■ Passage for review:

  1. ^

    Often the term “GPT” is used to refer colloquially to ChatGPT, which is a particular application/​modification of GPT. This is not how I will be using the term here.

  2. ^

    There is some disagreement about what counts as “capabilities research.” The concrete and alignment related question is: Does this research shorten the time we have left to robustly solve alignment? It can, however, be quite hard to predict the long-term effect of the research we do now.

  3. ^
  4. ^

    Discussions about automating research often mention a multiplier value, e.g. “I expect GPT-4 will 10x my research productivity.”

  5. ^

    This probabilistic evolution can be compared to the time evolution operator in quantum physics, and thus can be viewed as a kind of semiotic physics.

  6. ^

    Spend any time generating with both ChatGPT and the base model and you will find they have qualitatively different behavior. Unlike the base-model, ChatGPT roleplays as a limited character that actively tries to answer your questions while having a clear bias for answering them in the same sort of way each time.

■ Activities:
A – In the footnotes above, answer each question:
(i) Which term is often used colloquially to refer to ChatGPT?
(ii) What is the concrete, alignment-related question about what counts as "capabilities research"?
(iii) What is the probabilistic evolution compared to?
B – Reproduce the part of the footnotes that opens with the words "This probabilistic evolution" and closes with "way each time.".
C – Resume the footnotes, starting right after their last sentence.

■ Entries shown:
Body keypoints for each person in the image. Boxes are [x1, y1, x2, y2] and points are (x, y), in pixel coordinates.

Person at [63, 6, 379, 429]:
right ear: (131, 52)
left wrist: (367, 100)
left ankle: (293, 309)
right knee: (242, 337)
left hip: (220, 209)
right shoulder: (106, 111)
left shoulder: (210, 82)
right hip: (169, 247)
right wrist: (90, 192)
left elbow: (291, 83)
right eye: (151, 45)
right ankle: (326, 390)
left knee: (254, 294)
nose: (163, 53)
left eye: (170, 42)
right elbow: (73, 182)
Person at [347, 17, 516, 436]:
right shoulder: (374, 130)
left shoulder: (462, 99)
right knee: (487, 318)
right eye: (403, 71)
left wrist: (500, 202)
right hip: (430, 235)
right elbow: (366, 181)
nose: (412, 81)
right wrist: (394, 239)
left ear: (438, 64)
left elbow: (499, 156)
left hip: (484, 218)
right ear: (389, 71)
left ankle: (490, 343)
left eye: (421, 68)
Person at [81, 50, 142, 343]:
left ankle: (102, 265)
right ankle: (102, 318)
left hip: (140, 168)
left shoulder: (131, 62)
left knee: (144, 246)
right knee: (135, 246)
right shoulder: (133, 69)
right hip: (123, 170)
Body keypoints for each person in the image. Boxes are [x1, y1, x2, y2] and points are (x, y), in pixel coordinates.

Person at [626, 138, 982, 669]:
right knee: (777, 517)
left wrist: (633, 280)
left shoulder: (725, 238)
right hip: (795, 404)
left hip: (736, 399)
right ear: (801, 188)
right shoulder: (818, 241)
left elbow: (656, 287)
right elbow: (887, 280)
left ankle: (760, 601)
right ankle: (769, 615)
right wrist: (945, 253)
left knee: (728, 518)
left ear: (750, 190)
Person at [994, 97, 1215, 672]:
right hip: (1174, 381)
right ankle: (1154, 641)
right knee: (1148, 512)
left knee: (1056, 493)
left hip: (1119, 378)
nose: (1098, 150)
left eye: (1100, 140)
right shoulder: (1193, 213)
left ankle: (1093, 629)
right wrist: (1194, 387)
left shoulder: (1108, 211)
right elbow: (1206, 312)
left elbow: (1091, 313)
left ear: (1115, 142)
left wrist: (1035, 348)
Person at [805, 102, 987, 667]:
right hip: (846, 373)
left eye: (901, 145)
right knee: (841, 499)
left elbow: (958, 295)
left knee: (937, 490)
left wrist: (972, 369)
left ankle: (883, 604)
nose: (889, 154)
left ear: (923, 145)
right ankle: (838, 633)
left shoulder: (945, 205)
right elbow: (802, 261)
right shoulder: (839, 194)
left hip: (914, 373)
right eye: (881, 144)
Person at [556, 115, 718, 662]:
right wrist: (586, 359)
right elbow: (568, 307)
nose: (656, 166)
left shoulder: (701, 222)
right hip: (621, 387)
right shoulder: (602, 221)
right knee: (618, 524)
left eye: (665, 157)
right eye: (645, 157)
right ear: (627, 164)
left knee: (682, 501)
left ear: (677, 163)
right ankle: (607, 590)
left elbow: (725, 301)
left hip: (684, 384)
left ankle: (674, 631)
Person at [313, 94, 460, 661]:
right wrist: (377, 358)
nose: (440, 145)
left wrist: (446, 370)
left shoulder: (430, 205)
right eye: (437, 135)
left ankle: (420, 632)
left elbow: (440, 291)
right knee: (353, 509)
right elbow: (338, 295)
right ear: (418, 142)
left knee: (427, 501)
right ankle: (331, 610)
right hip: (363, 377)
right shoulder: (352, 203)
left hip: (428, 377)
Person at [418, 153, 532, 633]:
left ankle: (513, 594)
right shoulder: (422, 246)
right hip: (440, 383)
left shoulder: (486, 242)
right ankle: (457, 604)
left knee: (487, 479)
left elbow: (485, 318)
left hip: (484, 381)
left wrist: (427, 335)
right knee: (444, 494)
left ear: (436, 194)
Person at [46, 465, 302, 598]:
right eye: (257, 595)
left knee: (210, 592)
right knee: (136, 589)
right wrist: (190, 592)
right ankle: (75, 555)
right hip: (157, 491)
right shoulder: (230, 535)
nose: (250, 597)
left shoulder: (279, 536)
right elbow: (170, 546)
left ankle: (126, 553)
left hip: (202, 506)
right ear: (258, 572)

■ Responses for each task:
A –
(i) "GPT."
(ii) Does this research shorten the time we have left to robustly solve alignment?
(iii) The time evolution operator in quantum physics.

B –
This probabilistic evolution can be compared to the time evolution operator in quantum physics, and thus can be viewed as a kind of semiotic physics.

  6. ^

    Spend any time generating with both ChatGPT and the base model and you will find they have qualitatively different behavior. Unlike the base-model, ChatGPT roleplays as a limited character that actively tries to answer your questions while having a clear bias for answering them in the same sort of way each time.

C –
  7. ^
  8. ^

    Using augmented models designed to be more goal-directed and robust is likely to continue to be useful in so far as they are interacting with us as agents. The claim in this section is not that there aren’t advantages to techniques like RLHF, but rather that in addition to being less infohazardous, avoiding techniques like this also has advantages by expanding the scope of what we can do.

  9. ^

    People more familiar with ChatGPT might notice that unlike the base model, ChatGPT is quite hesitant to reason about unlikely hypotheticals, and it takes work to get the model to assume roles that are not the helpful and harmless assistant character. This can make it significantly harder to use for certain tasks.

  10. ^

    Sidenote about myopia: While the model doesn’t “steer” the rollout, it may sacrifice accuracy by spending more cognitive resources reasoning about future tokens. At each point in the transformer, the representation is being optimized to lower the loss on all future tokens (for which it is in the context window), and so it may be reasoning about many tokens further than just the token which directly follows.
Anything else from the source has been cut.